感染症内科は、外科や耳鼻科などで合併症として感染症があるときに相談の要望が多いんです。数が多く、進化している部分もあるので常に新しい知識が必要。他院との連携の中でも、感染対策に取り組んでいくことになっており、そのキーになるのがここです。
現在、当院は634床、職員数は約1,100人。救命救急センター、総合周産期母子医療センターを備え、長崎県のがん診療拠点病院、地域医療支援病院でもあります。県の委託で「ながさき地域医療人材支援センター」も併設し、離島の病院で代診が必要な時などに医師を派遣しています。
2004年には大村市医師会と大村市民病院と一緒に患者さんの同意が得られた場合に、カルテを複数の医療機関で共有するシステム「あじさいネット」をつくりました。今は県内と佐賀県の一部にもつながっています。
地域の拠点病院として、患者さんやご家族にとって魅力ある病院、信頼ある病院である必要があります。そのために安全安心と、傷はきれいに、病気は迅速に治すという質の高さ、さらに診断や治療のスピード感を大切にしています。
うちは1971(昭和46)年から臨床研修を始め、力を入れてきました。2004年からさまざまな科を回るローテーション研修が必須になりましたが、当院では40年前からやっていたことです。
なぜそれが必要だったかというと、離島に行く医師は、総合診療的なことをしないと役に立たないからです。彼らが困る、そして患者さんはもっと困るんです。
今は、内科と救急と地域医療は必修で、それ以外は選択制というところもありますが、僕は、内科、外科、小児、救急、産婦人科は絶対に回ってもらいます。それは、医者としての最低限のところだと考えています。
知的好奇心を持ってチャレンジを
2年間の臨床研修は、スーパードクターをつくる場でなく、普通のことを普通にできるようになるための研修ですから。とは言え、学生にとって魅力ある臨床研修でなければなりません。
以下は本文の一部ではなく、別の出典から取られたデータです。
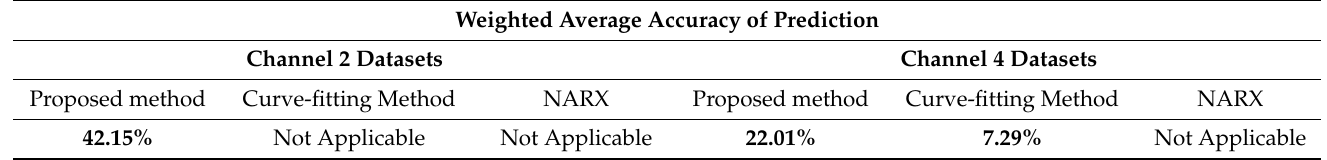
Table 6. The weighted average accuracy of prediction for channel 2 and channel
多くの学生さんが「興味がある」と言うのが救急と総合診療なので、そこには力を入れています。
今の若い人は優秀だと思いますよ。ただ、もうちょっと、知的好奇心を持って、チャレンジしてもらえば、もっといいと思います。
離島へき地医療に貢献
大村病院の時代から、離島医療に協力してきた歴史があります。長崎県では、地域枠ができる前から離島へき地医療の分野に進んでくれる医学部生に対しての奨学金枠を設けていて、医師になって離島に行く前の研修を当院でやっていたんです。
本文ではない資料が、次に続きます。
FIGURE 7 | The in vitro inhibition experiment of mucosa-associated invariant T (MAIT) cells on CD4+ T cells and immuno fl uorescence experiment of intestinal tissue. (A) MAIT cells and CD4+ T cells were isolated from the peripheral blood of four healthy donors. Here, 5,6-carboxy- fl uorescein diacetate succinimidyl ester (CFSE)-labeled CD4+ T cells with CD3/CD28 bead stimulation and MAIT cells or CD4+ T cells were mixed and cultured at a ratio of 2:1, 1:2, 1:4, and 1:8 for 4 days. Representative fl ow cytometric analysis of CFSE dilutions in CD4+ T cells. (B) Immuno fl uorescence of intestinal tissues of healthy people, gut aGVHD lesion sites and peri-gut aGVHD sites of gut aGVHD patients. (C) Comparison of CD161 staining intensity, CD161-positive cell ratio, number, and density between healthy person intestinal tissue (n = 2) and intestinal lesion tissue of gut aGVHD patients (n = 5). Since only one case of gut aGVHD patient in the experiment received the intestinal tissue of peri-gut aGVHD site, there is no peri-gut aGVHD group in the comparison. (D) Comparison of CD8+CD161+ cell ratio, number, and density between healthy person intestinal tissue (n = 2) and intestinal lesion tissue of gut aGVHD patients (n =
離島に行った医師が、当院に画像伝送で相談できる形になっていましたし、1970年からは離島の患者さんを自衛隊のヘリでこちらに運んでいました。離島の医師は研修を通じてこちらの医師と顔見知りというのもいい点です。
2006年にドクターヘリも飛ぶようになりました。救急専門で経験豊富なフライトドクターと看護師が、現場で最初の見極めができるというのが大きなメリットです。
年間700件余の出動で、うちに搬送するのは30%。残りは地元の診療機関や、最寄りの3次救急病院に運びます。そうすると医療資源が有効に使えますよね。
導入したころはヘリを呼ぶのにためらった事例もありましたが、拾い上げれば救える命もあります。今は通報段階で一定のキーワードが出た場合、後でキャンセルになっても、積極的に呼んでもらえる形にしています。
県には、離島に診療支援に行く医師をヘリで搬送するシステムもあり、当センターもこれを使って医師を派遣しています。